Потом мстительно прищурилась:
– А знаешь, твоя Арина ничуть не похожа на писательницу…
– А как, по-твоему, выглядят писатели? – усмехнулся я.
– Ну не знаю! Она – обычная. И говорит обычно.
Я согласился:
– Все правильно. Это потому что устной речи она вообще не придает значения.

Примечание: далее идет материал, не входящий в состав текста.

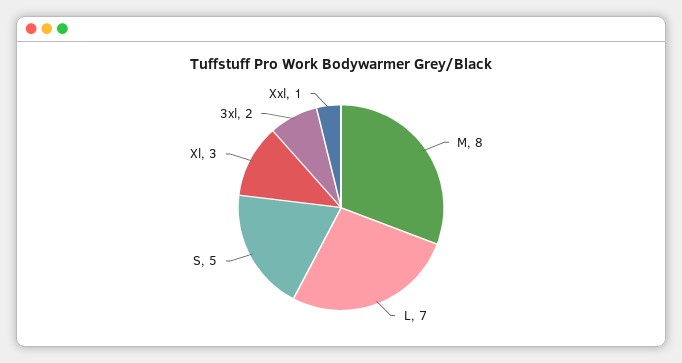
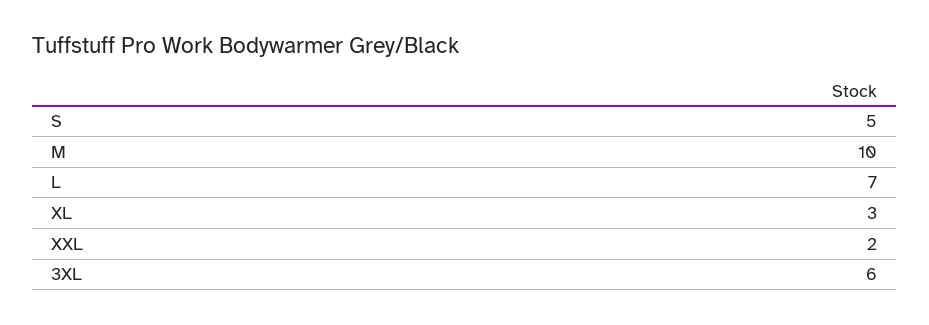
  {
-   "M": 8,
+   "M": 10,
    "L": 7,
    "S": 5,
    "Xl": 3,
-   "3xl": 2,
+   "3xl": 6,
-   "Xxl": 1
+   "Xxl": 2
  }

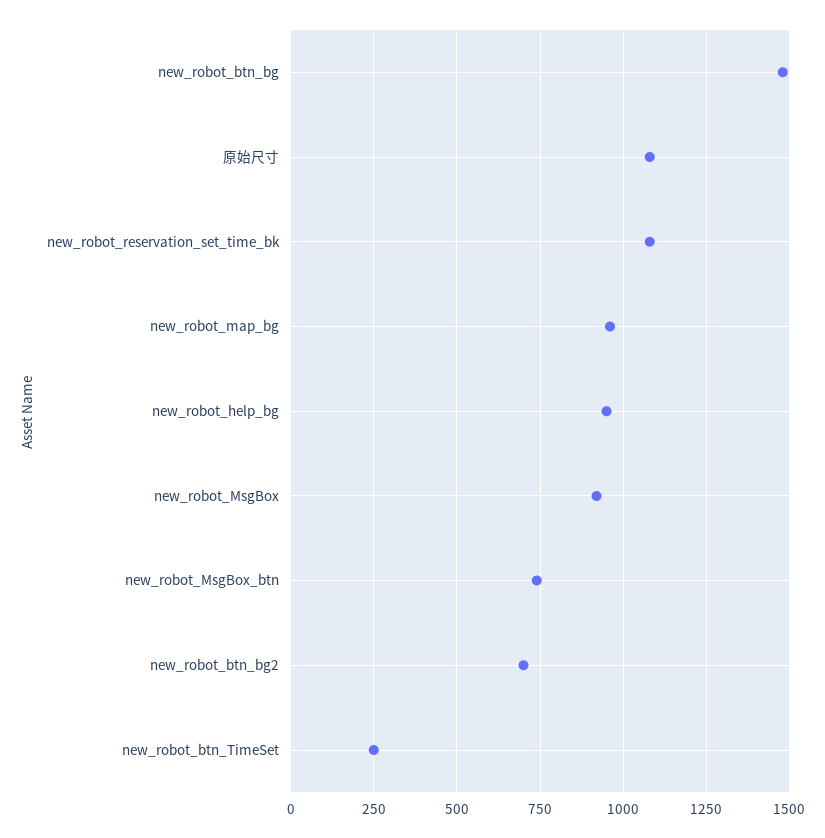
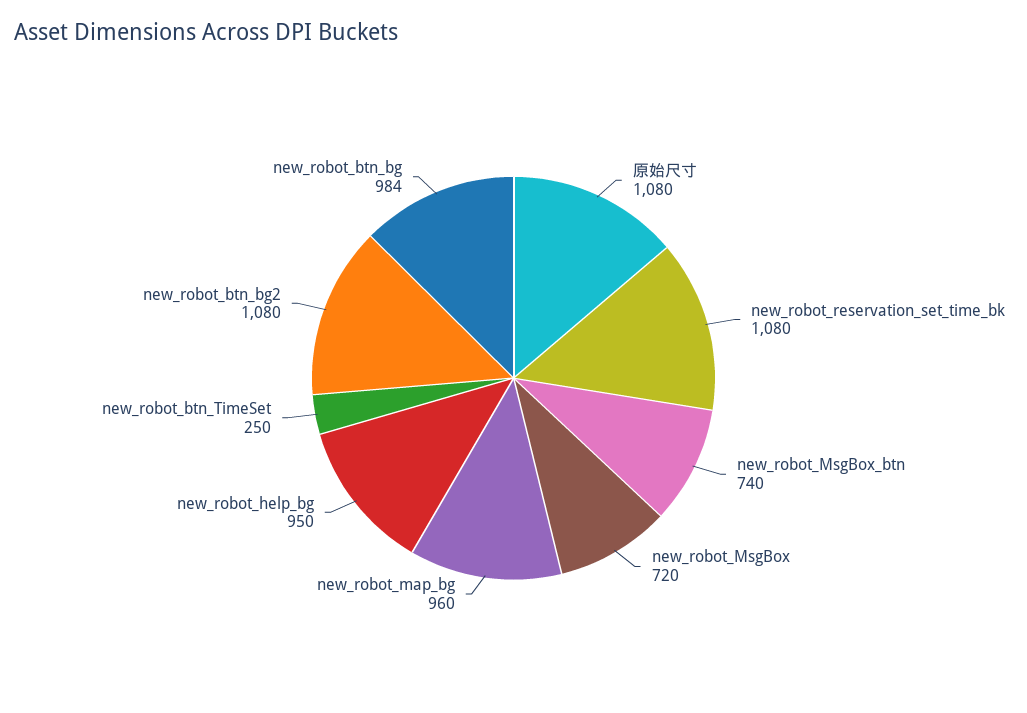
  {
-   "new_robot_btn_bg": 1475,
+   "new_robot_btn_bg": 984,
    "原始尺寸": 1080,
    "new_robot_reservation_set_time_bk": 1080,
    "new_robot_map_bg": 960,
    "new_robot_help_bg": 950,
-   "new_robot_MsgBox": 925,
+   "new_robot_MsgBox": 720,
    "new_robot_MsgBox_btn": 740,
-   "new_robot_btn_bg2": 700,
+   "new_robot_btn_bg2": 1080,
    "new_robot_btn_TimeSet": 250
  }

Слова для нее обретают смысл, только нанесенными на бумагу.
Но Клава продолжала нападать:
– А, по-моему, ты в сто раз интереснее, чем она. И защищаешь ее потому, что чувствуешь это. Я как-то подслушала, когда вы ужинали. Она болтала о пустяках.
– Все интересное в себе Арина вкладывает в свои книги. Со мной остается нормальный человек.
– Которого ты и любишь? – уточнила она.
– Которого я и люблю. Но и ее книги я тоже люблю.
– Разве их можно разделить?
Я ответил ей то, о чем однажды задумался и тогда же решил для себя раз и навсегда:
– Если б Арина утратила все свои способности, я не стал бы любить ее меньше.
Клава укоризненно покачала головой:
– Смешной ты, Кирилл. Никто из мужчин столько не говорит о любви… Ты какой-то не от мира сего. Но мне это как раз и нравится.
Чтобы свернуть с этой скользкой дорожки, я посетовал:
– Лари не вовремя уехал. Мне тоже надо было ненадолго отлучиться.
– Проведать свою романистку?
– Слушай, мы, конечно, друзья… – произнес я металлическим голосом.
Клава понятливо подхватила:
– Но никому не позволено говорить о ней в таком тоне! Ладно, не обижайся. Я иногда просто злюсь, что за столько месяцев мне ни разу не удалось соблазнить тебя.
– Не относи это на свой счет. Это никому не удалось, кроме Арины.
– Правда, что ли?! Да ты просто святой! Не зря тебя так зовут… Тот Кирилл, что придумал азбуку, был причислен к лику святых?
Я честно признался, что мои религиозные познания не простираются дальше десяти заповедей. Попытался назвать их и запутался. Арина подняла бы меня на смех. Религиозности в ней было не больше, но невежество ее раздражало. К счастью, Клава знала еще меньше меня.
– Я только и помню: не прелюбодействуй, – засмеялась она и одним махом допила вино.
– А ты этим занимаешься? – заинтересовался я.
– Нет. Но меня тянет на это, когда ты сидишь вот так близко и пьешь со мной.